- **Data to use**:

↓↓↓

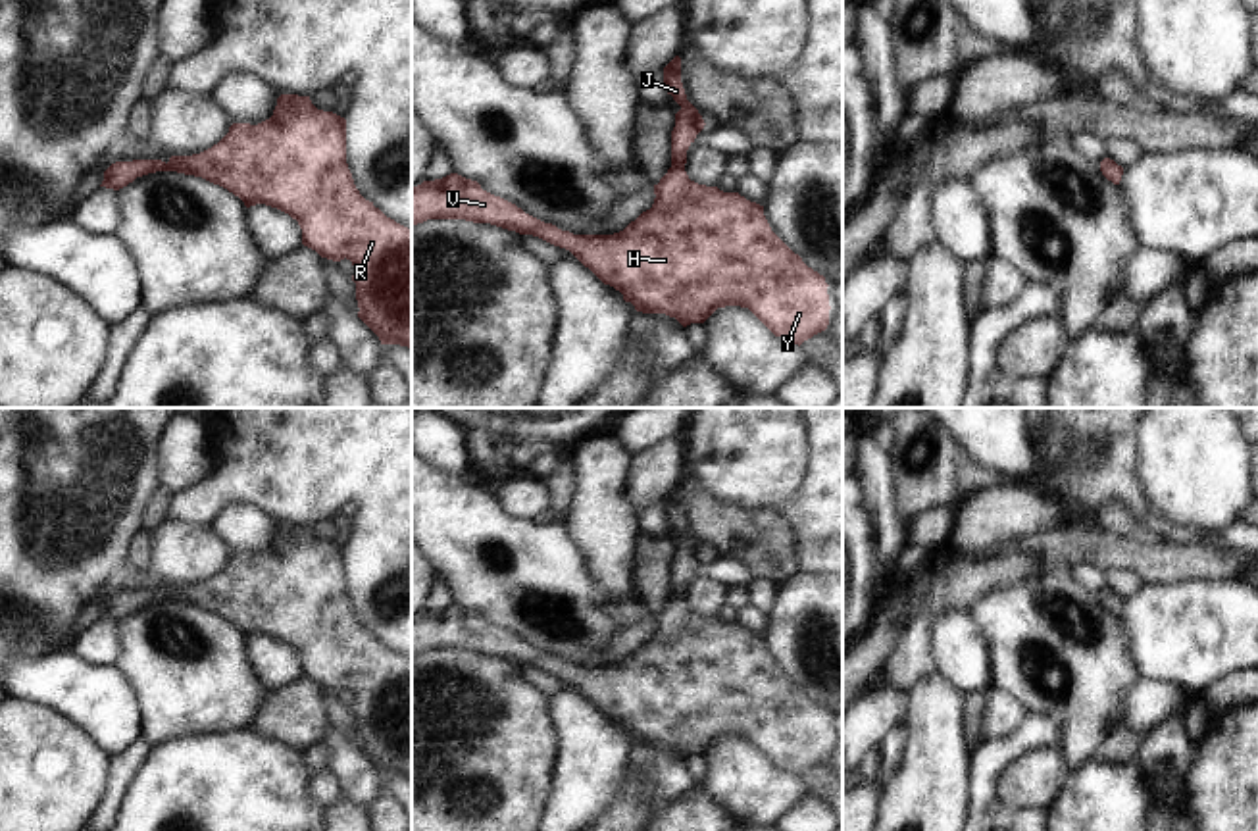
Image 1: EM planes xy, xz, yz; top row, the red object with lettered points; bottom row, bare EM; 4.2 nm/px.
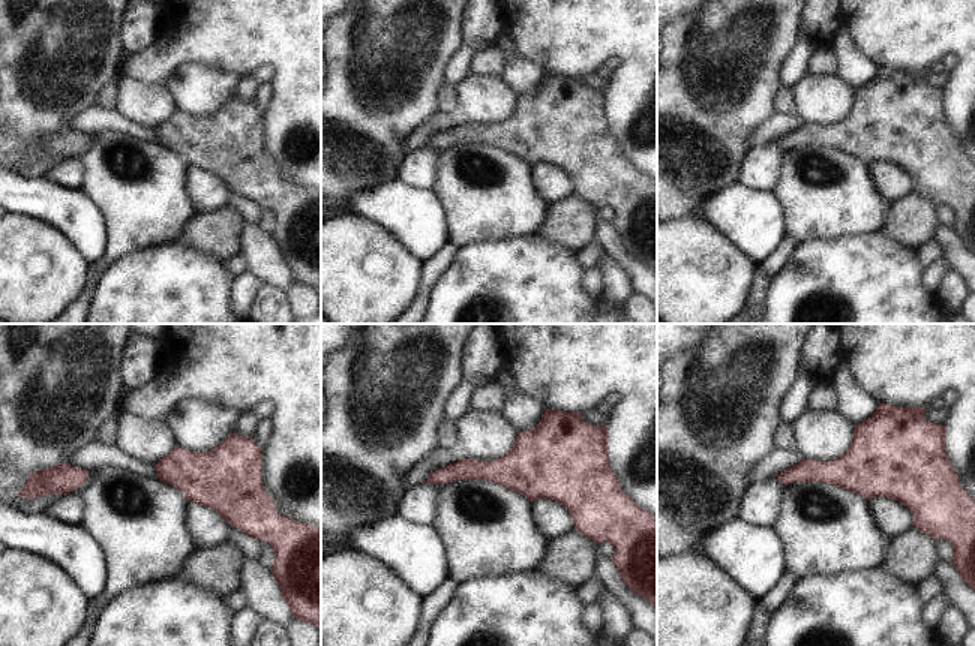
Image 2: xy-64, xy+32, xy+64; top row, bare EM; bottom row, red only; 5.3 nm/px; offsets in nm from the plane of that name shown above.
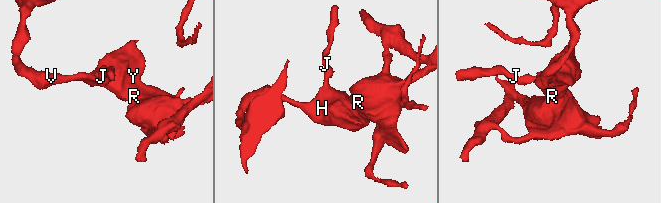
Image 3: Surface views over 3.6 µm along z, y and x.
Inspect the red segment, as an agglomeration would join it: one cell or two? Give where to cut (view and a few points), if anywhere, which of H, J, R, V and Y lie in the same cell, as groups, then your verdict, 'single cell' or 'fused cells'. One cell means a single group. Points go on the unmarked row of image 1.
no cut; H J R V Y; single cell

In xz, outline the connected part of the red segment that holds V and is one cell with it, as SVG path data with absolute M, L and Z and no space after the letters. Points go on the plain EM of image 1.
M681 489L664 498L667 525L681 537L671 562L671 598L654 616L654 635L614 666L573 666L525 644L516 635L481 619L477 612L450 604L412 619L412 658L427 650L491 654L539 667L569 681L604 716L614 718L642 744L666 744L683 758L704 754L717 739L748 739L775 768L802 775L829 756L825 708L808 698L769 658L764 637L739 623L698 616L685 602L687 581L704 560L698 541L681 514Z

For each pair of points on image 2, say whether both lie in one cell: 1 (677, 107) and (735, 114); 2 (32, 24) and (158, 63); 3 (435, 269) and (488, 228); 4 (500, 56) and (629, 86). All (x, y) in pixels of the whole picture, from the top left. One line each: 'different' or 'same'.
1: same
2: different
3: same
4: same

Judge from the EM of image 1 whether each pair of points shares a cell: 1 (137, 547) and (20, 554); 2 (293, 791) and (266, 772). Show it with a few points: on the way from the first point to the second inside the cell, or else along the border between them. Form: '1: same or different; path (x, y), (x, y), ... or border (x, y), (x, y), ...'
1: different; border (141, 529), (129, 545), (125, 562)
2: same; path (287, 791), (272, 778)

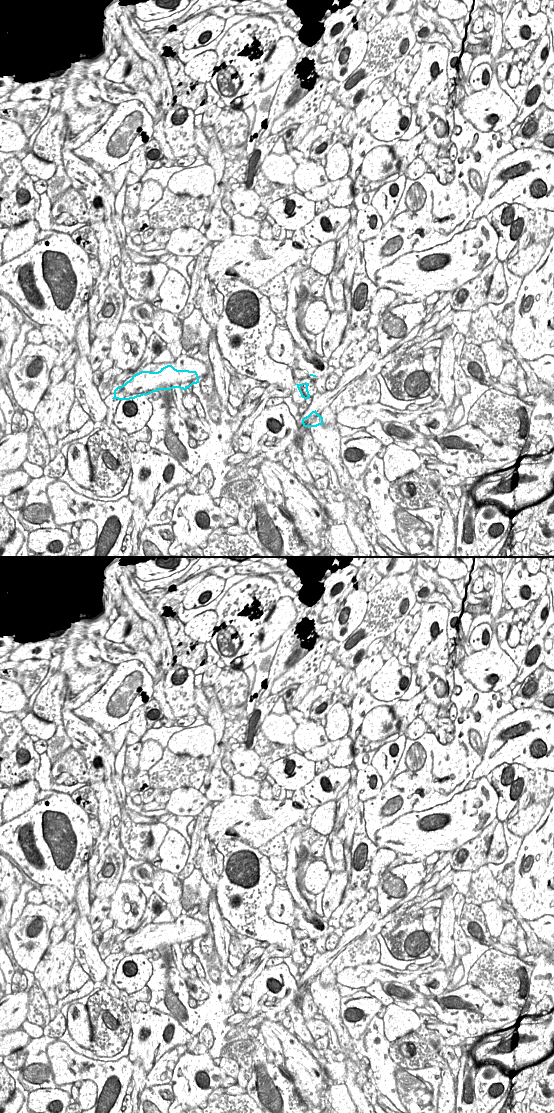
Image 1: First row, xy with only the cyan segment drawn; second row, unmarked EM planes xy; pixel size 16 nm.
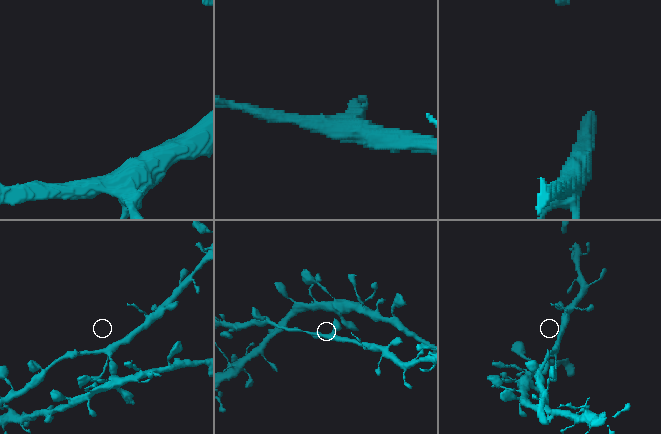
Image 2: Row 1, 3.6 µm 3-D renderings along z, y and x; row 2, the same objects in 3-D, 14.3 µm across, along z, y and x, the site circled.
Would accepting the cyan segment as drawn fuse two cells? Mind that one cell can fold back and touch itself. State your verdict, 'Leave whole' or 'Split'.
Leave whole

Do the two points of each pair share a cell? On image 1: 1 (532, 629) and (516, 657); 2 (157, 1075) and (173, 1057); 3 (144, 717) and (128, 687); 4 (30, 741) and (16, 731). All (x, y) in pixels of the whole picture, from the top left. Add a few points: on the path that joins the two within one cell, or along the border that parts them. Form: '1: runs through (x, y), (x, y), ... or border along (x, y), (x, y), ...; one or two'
1: border along (541, 650), (529, 647), (514, 647), (505, 652); two
2: runs through (161, 1071), (169, 1061); one
3: runs through (144, 709), (141, 698), (136, 693); one
4: runs through (27, 740), (19, 734); one

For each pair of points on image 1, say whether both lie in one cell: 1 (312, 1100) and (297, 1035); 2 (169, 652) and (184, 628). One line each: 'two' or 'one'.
1: two
2: one

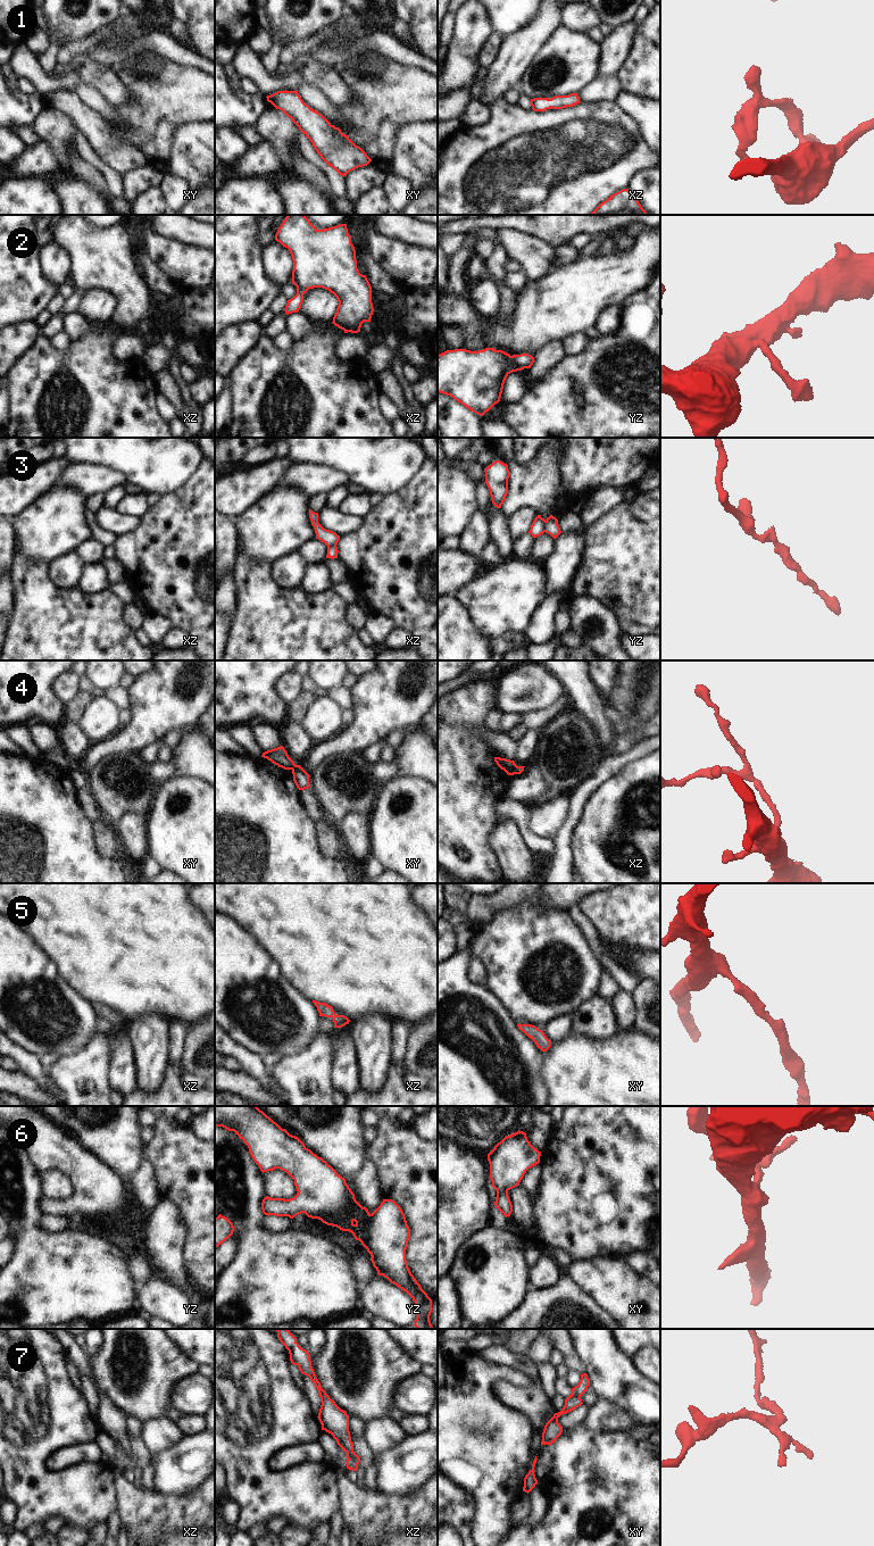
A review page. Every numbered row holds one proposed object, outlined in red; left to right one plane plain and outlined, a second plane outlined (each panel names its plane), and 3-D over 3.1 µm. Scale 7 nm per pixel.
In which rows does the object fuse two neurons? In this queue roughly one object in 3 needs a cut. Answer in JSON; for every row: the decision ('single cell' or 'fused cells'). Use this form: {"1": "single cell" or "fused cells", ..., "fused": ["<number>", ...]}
{"1": "single cell", "2": "single cell", "3": "fused cells", "4": "fused cells", "5": "single cell", "6": "single cell", "7": "fused cells", "fused": ["3", "4", "7"]}

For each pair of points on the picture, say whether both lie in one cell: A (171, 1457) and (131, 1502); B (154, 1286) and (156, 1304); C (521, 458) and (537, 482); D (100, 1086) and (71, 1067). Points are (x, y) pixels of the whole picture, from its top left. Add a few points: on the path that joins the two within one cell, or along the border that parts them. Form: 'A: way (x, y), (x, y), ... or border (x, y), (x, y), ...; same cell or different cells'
A: border (154, 1489), (165, 1495), (180, 1496); different cells
B: way (155, 1290), (156, 1299); same cell
C: border (538, 449), (523, 463), (514, 459); different cells
D: way (93, 1085), (90, 1085), (77, 1074); same cell

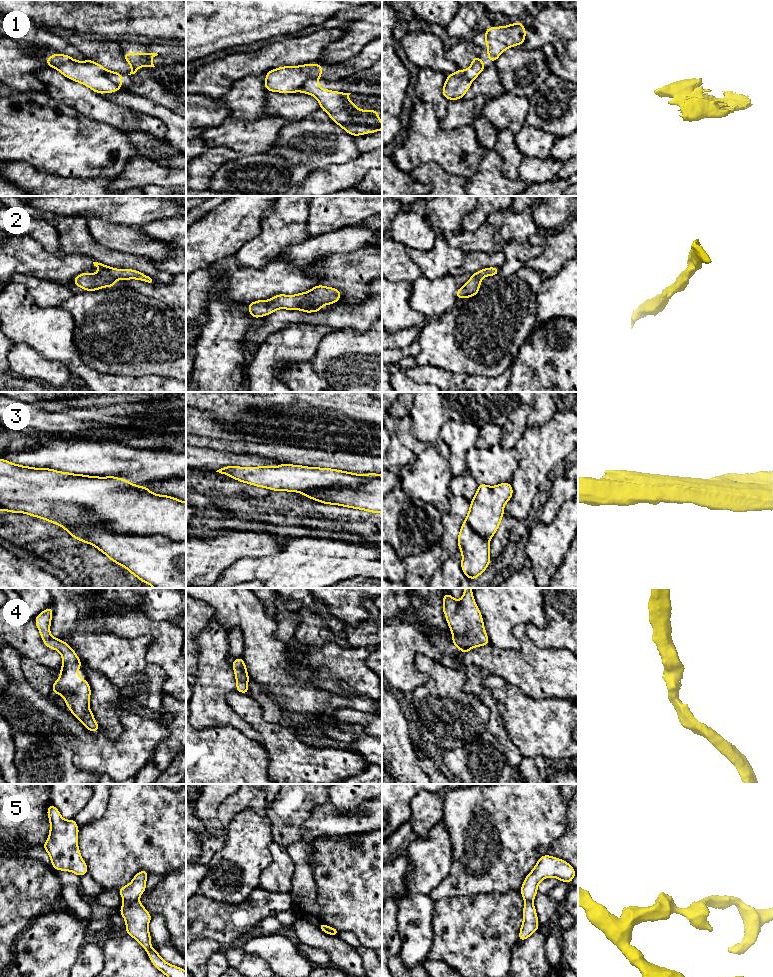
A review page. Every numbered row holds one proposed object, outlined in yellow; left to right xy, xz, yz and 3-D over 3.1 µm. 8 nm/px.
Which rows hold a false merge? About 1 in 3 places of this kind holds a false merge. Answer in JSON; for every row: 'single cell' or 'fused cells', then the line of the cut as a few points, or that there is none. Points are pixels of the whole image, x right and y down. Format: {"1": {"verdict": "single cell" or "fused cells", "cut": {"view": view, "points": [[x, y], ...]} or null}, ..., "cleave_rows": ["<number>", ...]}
{"1": {"verdict": "fused cells", "cut": {"view": "xz", "points": [[317, 78], [307, 80], [296, 91]]}}, "2": {"verdict": "single cell", "cut": null}, "3": {"verdict": "fused cells", "cut": {"view": "xy", "points": [[46, 519], [73, 505], [113, 532], [185, 542]]}}, "4": {"verdict": "single cell", "cut": null}, "5": {"verdict": "fused cells", "cut": {"view": "xy", "points": [[137, 899], [123, 902]]}}, "cleave_rows": ["1", "3", "5"]}

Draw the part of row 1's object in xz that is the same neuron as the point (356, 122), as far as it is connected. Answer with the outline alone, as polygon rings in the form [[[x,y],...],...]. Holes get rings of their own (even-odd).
[[[310,79],[297,91],[314,96],[320,109],[346,133],[352,136],[366,135],[382,130],[378,110],[360,110],[357,104],[351,103],[349,95],[338,91],[320,88],[318,79]]]

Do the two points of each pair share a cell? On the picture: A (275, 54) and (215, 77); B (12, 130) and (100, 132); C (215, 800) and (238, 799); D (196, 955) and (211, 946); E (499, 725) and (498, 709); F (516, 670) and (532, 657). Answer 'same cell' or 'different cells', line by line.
A: same cell
B: same cell
C: different cells
D: same cell
E: same cell
F: same cell

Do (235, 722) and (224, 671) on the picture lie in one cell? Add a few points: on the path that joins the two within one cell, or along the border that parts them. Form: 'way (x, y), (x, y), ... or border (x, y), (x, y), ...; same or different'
way (222, 709), (219, 706), (219, 684); same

↑↑↑

- **What you have to do**: Starting from the line with "Inspect the red" in the records above, repeat each line exactly until you have written the line with "Image 1: First", then stop; drop the pictures.

- **Exercise result**:
Inspect the red segment, as an agglomeration would join it: one cell or two? Give where to cut (view and a few points), if anywhere, which of H, J, R, V and Y lie in the same cell, as groups, then your verdict, 'single cell' or 'fused cells'. One cell means a single group. Points go on the unmarked row of image 1.
no cut; H J R V Y; single cell

In xz, outline the connected part of the red segment that holds V and is one cell with it, as SVG path data with absolute M, L and Z and no space after the letters. Points go on the plain EM of image 1.
M681 489L664 498L667 525L681 537L671 562L671 598L654 616L654 635L614 666L573 666L525 644L516 635L481 619L477 612L450 604L412 619L412 658L427 650L491 654L539 667L569 681L604 716L614 718L642 744L666 744L683 758L704 754L717 739L748 739L775 768L802 775L829 756L825 708L808 698L769 658L764 637L739 623L698 616L685 602L687 581L704 560L698 541L681 514Z

For each pair of points on image 2, say whether both lie in one cell: 1 (677, 107) and (735, 114); 2 (32, 24) and (158, 63); 3 (435, 269) and (488, 228); 4 (500, 56) and (629, 86). All (x, y) in pixels of the whole picture, from the top left. One line each: 'different' or 'same'.
1: same
2: different
3: same
4: same

Judge from the EM of image 1 whether each pair of points shares a cell: 1 (137, 547) and (20, 554); 2 (293, 791) and (266, 772). Show it with a few points: on the way from the first point to the second inside the cell, or else along the border between them. Form: '1: same or different; path (x, y), (x, y), ... or border (x, y), (x, y), ...'
1: different; border (141, 529), (129, 545), (125, 562)
2: same; path (287, 791), (272, 778)

Image 1: First row, xy with only the cyan segment drawn; second row, unmarked EM planes xy; pixel size 16 nm.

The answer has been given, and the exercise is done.